(Page text Opens)
Costs of final estimation

While rather counter-intuitive, advanced optimization techniques are able to find the parameters of the optimum even if very few shots are used per each measurement. In other words, one can find the target even if almost blind, with one reservation – the resulting value of the cost function is very imprecise. In many cases this issue is not addressed at all and the final value is calculated by classical means18,19,22. This, however, is a simplification – classical recalculation of the energies becomes infeasible in instances where the quantum computer is really useful. Thus, if one wants to have a complete solution, it turns out that at the end of the calculation one needs to test the resulting state for the precise value of the cost function, investing a large number of shots – as we will show in the result section, this can be comparable to the whole optimization procedure budget. This further complicates the optimization – not only the number of repetitions of the procedure needs to be optimized, but also the distribution of the shots between the optimization procedure itself and the final estimation of the cost function value.

\(H_{2}\) molecule with SPSA optimizer

We will apply the suggested method onto a specific example of Variational Quantum Eigensolver seeking the ground energy of an \(H_{2}\) molecule. First, one needs to transform the physical Hamiltonian of the system in question expressed in creation and annihilation operators into a Hamiltonian suitable for quantum computers expressed in Pauli operators, called qubit Hamiltonian. Here we considered a qubit Hamiltonian of \(H_{2}\) molecule with 2-qubits with the distance between the atoms set as 0.725 Å of the form

$$\begin{aligned} H = c_{0} (I \otimes I) + c_{1} (Z\otimes I) + c_{1} (I \otimes Z) + c_{2} (Z \otimes Z) + c_{3} (X \otimes X), \end{aligned}$$
(2)

where XZ are the usual notations of the Pauli matrices and the coefficients \(c_{0}\), \(c_{1}\), \(c_{2}\), \(c_{3}\) are specified as − 1.05016, 0.40421, 0.01135, and 0.18038 respectively23. Even for such a simple physical system and form of the Hamiltonian a significant cost is required to get the desired results from conventional use of the VQE algorithm. We will show by using SPSA method how our optimization can help to achieve better results.
(Page text Closes)
(Provided records Opens)
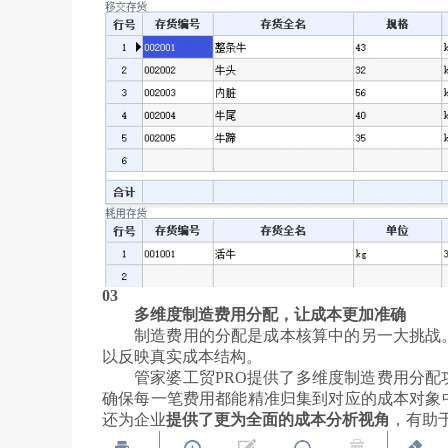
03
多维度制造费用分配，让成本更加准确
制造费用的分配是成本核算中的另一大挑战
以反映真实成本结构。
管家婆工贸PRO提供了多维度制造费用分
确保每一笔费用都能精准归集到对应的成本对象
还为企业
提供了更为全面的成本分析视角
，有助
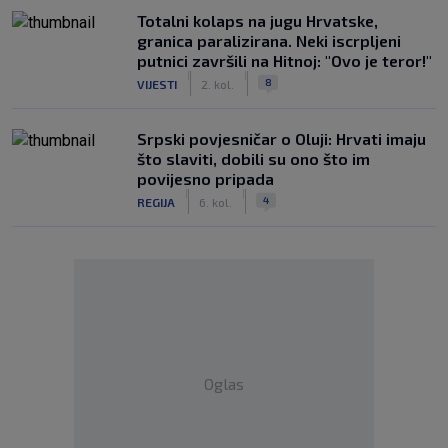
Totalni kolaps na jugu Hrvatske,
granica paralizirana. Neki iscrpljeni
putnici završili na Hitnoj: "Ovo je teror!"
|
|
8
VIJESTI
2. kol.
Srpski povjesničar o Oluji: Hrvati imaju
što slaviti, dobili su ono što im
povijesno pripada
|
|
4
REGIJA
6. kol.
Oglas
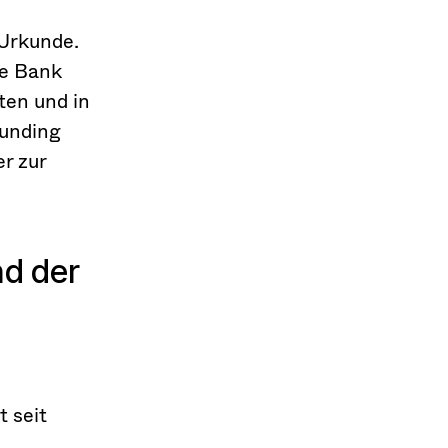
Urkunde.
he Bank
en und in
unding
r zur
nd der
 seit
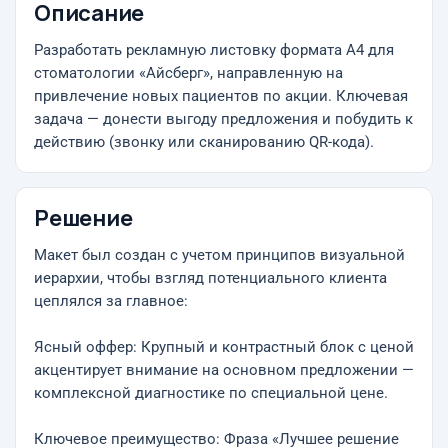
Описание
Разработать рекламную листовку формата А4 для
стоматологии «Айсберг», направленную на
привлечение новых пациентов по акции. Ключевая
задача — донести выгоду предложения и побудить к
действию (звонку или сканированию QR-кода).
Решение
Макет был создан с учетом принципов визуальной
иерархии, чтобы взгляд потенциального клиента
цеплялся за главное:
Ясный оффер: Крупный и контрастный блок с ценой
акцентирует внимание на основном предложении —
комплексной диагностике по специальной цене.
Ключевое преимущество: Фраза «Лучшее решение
(Provided records Closes)
(Provided records Opens)
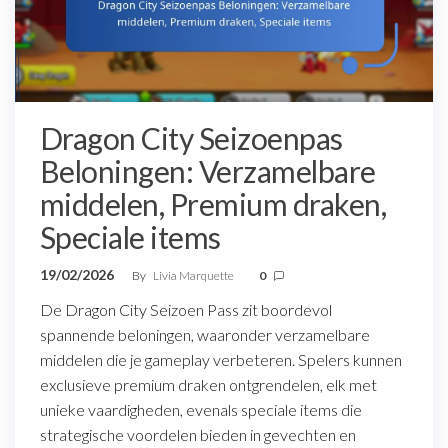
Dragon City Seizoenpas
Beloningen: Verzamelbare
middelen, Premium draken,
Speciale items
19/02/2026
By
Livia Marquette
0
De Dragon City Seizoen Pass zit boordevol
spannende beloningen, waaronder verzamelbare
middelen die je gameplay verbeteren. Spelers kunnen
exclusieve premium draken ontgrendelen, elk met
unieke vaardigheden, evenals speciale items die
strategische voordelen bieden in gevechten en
(Provided records Closes)
**Your tasks**
- a) Using the text about quantum optimization and the H₂ molecule, answer these:
(i) What distance between the atoms is used for the H₂ molecule?
(ii) What value is given for the coefficient c₃?
(iii) In many cases, by what means is the final value of the cost function calculated?
- b) Write what comes next in the text about quantum optimization and the H₂ molecule, picking up after its last sentence.
These items have nothing to do with the text about quantum optimization.

**Results for the exercise**
- a)
(i) 0.725 Å
(ii) 0.18038
(iii) By classical means

- b)
Results

In the most general terms, we suggest a meta optimization procedure with following inputs:

  • An optimization technique parameterized solely by the number of shots used per the whole run;

  • Final result estimation method parameterized by its costs measured in the number of shots;

  • Shot budget, i.e. the total number of shots available;

  • Desired accuracy, i.e. how far away from the exact value of the cost function in optimum the result is considered as successful.

Regarding the last condition it is important to stress that the success of the optimization is evaluated in terms of the cost function and not the parameters. Finding a local minimum far away from the global one (e.g. an excited state), which has the value of cost function within the desired accuracy (e.g. if the accuracy is set as low as the first energy gap) is taken as a successful result.

The output of the meta optimization consists of

  • Optimal number of repetitions of the optimization;

  • Number of shots to be used per one optimization run;

  • Number of shots to be used per final estimation;

  • Probability of success.

Using these results, one has to take the steps as suggested, i.e., run the optimization method desired number of times, perform the final estimation of all results and select the best one based on this estimation (this might not be the best result according to the optimization method itself, due to a larger variance of energy calculations used during the run). The probability of success expresses the likelihood we get the result (at least) as good as we wanted. For large budget of shots, resulting into reliable final estimations, we will know how good the result is with high probability after obtaining it. This is not completely the case for small budgets, resulting into unreliable final estimation – here we might have a good result even if not estimated so, or overestimate the quality of a bad result.

Alternatively, one can re-formulate the procedure by exchanging the Success probability and Accuracy. If we state the expected probability to get a result, the meta-optimization procedure will suggest the parameters to obtain the best result (highest accuracy) with at least the given probability.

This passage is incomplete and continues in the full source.